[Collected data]

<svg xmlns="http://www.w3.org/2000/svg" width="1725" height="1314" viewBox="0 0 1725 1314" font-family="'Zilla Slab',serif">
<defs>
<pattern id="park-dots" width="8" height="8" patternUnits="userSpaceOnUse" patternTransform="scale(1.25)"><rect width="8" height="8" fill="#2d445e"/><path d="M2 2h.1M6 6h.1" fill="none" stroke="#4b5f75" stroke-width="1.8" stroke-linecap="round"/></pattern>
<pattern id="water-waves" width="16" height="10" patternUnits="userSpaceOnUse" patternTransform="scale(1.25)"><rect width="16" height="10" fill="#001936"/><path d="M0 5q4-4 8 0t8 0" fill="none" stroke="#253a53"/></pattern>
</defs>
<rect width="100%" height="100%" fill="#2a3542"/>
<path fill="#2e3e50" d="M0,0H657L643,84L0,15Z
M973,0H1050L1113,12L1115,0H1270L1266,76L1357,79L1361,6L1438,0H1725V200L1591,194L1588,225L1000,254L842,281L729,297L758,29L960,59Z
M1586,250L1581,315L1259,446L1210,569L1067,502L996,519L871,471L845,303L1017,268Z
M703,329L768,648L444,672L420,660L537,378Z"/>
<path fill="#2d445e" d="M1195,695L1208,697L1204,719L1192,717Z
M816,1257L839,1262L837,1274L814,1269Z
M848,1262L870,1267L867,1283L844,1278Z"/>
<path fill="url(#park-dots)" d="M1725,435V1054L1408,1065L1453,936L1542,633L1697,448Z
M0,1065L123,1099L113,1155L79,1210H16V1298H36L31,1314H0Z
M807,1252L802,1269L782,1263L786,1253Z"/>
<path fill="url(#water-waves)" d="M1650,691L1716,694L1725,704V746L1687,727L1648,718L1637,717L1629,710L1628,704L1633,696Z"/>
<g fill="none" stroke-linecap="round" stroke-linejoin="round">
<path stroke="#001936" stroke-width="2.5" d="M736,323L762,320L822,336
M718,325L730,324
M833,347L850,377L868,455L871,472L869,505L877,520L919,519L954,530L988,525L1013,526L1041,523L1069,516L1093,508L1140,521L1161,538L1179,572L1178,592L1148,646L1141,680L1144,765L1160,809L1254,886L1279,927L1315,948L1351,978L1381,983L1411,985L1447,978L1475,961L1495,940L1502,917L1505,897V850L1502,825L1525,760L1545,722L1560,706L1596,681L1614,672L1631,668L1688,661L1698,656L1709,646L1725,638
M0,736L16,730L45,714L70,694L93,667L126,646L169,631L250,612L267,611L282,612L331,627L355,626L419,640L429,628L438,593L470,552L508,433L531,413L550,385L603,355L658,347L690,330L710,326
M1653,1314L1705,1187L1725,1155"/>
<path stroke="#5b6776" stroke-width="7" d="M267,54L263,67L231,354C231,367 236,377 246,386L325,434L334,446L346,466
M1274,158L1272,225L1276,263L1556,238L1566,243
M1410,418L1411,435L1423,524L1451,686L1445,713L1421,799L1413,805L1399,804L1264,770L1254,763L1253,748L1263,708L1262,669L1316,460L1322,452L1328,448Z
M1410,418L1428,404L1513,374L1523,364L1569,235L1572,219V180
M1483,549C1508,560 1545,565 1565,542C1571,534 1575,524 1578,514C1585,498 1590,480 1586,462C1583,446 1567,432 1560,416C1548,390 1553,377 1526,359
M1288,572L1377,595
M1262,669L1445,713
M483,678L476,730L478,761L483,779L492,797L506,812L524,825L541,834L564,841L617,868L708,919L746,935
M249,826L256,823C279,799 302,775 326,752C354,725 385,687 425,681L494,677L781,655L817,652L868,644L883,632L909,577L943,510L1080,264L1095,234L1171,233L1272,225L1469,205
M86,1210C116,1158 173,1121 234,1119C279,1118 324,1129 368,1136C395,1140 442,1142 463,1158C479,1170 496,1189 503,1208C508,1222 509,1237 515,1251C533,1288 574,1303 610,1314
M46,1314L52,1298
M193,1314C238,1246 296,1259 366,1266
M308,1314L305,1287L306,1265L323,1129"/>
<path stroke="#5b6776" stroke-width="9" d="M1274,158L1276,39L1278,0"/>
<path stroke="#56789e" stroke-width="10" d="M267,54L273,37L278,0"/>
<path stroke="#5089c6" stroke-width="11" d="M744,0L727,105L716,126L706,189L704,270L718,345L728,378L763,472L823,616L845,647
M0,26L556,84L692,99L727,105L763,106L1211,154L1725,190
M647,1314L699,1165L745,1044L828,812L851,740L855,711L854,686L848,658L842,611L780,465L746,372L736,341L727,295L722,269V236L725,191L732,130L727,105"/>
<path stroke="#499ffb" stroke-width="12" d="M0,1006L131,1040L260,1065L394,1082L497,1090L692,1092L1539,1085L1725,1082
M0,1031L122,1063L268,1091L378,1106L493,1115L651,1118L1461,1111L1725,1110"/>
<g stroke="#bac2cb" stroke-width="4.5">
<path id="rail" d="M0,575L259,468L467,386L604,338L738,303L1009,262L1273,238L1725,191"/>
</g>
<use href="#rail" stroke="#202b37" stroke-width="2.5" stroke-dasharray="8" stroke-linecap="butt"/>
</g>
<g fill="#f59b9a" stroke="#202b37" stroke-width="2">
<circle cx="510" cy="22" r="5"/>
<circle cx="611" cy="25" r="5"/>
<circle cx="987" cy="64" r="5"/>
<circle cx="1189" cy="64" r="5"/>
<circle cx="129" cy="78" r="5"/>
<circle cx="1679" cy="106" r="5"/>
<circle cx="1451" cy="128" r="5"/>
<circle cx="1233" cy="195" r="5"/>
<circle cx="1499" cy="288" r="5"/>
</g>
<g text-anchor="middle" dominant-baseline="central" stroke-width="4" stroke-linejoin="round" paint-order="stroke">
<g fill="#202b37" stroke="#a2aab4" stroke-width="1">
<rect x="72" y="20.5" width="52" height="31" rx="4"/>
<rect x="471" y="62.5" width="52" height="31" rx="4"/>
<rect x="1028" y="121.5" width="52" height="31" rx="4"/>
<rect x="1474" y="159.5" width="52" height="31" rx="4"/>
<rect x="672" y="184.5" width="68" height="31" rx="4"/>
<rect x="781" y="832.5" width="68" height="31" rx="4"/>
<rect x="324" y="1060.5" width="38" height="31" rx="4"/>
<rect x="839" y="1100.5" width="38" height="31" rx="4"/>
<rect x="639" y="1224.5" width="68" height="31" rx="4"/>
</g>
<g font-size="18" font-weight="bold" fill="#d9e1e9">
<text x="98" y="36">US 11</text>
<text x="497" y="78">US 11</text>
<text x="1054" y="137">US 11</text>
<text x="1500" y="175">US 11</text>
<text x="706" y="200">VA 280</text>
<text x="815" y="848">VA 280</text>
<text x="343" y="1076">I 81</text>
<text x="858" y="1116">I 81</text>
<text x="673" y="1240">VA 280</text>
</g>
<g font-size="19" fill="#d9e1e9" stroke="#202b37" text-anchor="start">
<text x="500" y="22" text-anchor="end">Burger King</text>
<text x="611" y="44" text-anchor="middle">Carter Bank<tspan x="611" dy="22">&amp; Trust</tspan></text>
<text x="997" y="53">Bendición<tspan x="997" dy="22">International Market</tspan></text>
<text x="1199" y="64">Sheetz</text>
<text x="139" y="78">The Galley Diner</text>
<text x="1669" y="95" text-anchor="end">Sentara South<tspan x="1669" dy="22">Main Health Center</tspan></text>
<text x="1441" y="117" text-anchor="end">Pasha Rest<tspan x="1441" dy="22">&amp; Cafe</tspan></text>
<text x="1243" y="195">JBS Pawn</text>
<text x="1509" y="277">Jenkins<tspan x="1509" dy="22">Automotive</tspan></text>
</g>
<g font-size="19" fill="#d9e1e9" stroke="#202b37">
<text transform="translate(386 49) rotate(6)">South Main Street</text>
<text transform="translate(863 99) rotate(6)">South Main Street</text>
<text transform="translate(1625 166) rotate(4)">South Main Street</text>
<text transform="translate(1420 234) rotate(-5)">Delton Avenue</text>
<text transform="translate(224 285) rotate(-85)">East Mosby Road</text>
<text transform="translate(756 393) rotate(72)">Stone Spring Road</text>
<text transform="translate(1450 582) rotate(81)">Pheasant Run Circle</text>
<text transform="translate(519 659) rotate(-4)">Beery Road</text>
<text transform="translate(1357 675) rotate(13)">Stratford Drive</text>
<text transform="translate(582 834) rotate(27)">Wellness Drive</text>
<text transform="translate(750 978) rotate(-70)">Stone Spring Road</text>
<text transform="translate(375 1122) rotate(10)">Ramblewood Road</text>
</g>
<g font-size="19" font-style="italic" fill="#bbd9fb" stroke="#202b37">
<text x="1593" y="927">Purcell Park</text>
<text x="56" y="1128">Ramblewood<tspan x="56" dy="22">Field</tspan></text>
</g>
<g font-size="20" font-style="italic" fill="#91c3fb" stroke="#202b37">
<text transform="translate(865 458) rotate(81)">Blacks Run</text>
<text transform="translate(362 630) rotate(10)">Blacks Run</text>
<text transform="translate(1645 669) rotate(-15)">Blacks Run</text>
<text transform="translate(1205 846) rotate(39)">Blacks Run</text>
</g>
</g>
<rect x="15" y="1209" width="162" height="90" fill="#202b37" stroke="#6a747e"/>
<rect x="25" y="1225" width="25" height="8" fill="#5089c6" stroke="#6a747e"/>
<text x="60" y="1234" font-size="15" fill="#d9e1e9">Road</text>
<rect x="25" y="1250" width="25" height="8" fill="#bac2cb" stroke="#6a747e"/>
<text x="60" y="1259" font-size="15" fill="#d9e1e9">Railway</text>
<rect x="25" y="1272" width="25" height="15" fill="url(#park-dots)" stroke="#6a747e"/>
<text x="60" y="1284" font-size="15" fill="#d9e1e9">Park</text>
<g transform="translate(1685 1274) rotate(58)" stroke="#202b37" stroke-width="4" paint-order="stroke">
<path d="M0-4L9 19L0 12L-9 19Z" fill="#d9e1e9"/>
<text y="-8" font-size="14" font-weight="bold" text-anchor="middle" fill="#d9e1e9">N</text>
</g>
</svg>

ABOUT THIS TASK. Which lines in the data above hold the word "linecap"? Return each of them.

THE COMPLETED TASK.
<pattern id="park-dots" width="8" height="8" patternUnits="userSpaceOnUse" patternTransform="scale(1.25)"><rect width="8" height="8" fill="#2d445e"/><path d="M2 2h.1M6 6h.1" fill="none" stroke="#4b5f75" stroke-width="1.8" stroke-linecap="round"/></pattern>
<g fill="none" stroke-linecap="round" stroke-linejoin="round">
<use href="#rail" stroke="#202b37" stroke-width="2.5" stroke-dasharray="8" stroke-linecap="butt"/>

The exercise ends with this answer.